Whatever plan you choose, Medicare drug coverage will help you by covering brand-name and generic drugs at pharmacies that are convenient for you.

Like other insurance, if you join, generally you will pay a monthly premium, which varies by plan, and a yearly deductible. You will also pay a part of the cost of your prescriptions, including a copayment or coinsurance. Costs will vary depending on which drug plan you choose. Some plans may offer more coverage and additional drugs for a higher monthly premium.

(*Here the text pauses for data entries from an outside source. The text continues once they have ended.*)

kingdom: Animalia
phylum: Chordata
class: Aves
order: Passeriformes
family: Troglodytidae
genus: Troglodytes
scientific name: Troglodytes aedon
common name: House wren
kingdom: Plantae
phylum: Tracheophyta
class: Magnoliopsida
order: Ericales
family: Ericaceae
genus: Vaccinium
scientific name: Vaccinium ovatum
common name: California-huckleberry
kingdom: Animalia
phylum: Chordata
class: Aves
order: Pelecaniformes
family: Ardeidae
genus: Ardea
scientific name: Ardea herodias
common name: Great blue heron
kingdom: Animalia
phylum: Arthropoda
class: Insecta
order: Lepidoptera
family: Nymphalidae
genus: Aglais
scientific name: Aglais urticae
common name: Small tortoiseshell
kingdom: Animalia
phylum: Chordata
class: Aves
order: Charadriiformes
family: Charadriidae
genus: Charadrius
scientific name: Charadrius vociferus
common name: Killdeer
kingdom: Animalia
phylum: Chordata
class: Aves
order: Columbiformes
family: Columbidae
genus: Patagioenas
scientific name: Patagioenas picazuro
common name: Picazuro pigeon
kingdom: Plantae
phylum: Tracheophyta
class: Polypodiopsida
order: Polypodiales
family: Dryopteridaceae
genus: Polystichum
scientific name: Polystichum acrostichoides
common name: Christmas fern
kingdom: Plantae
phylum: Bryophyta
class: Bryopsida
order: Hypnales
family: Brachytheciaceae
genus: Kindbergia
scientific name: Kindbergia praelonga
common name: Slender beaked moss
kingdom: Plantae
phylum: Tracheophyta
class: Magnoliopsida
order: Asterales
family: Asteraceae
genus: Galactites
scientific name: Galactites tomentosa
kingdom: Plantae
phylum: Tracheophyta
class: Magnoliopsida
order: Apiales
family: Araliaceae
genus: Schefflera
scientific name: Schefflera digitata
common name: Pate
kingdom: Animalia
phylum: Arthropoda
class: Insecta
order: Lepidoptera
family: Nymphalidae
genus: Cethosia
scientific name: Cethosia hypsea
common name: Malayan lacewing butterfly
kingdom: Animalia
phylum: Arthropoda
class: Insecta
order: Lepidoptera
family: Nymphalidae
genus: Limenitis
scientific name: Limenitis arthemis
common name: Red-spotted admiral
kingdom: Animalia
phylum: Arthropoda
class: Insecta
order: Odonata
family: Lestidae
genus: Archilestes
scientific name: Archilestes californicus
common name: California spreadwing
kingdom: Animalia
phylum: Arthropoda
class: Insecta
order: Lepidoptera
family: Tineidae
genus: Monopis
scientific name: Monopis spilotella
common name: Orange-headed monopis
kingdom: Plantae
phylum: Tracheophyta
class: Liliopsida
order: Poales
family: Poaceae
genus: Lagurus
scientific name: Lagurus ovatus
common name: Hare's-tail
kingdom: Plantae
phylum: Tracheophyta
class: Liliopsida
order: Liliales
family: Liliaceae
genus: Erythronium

If you have limited income and resources, and you qualify for extra help, you may not have to pay a premium or deductible.

Why should I get Medicare Part D coverage?
Medicare prescription drug coverage provides greater peace of mind by protecting you from unexpected drug expenses. Even if you don’t use a lot of prescription drugs now, you should still consider joining. As we age, most people need prescription drugs to stay healthy. For most people, joining now means protection from unexpected prescription drug bills in the future.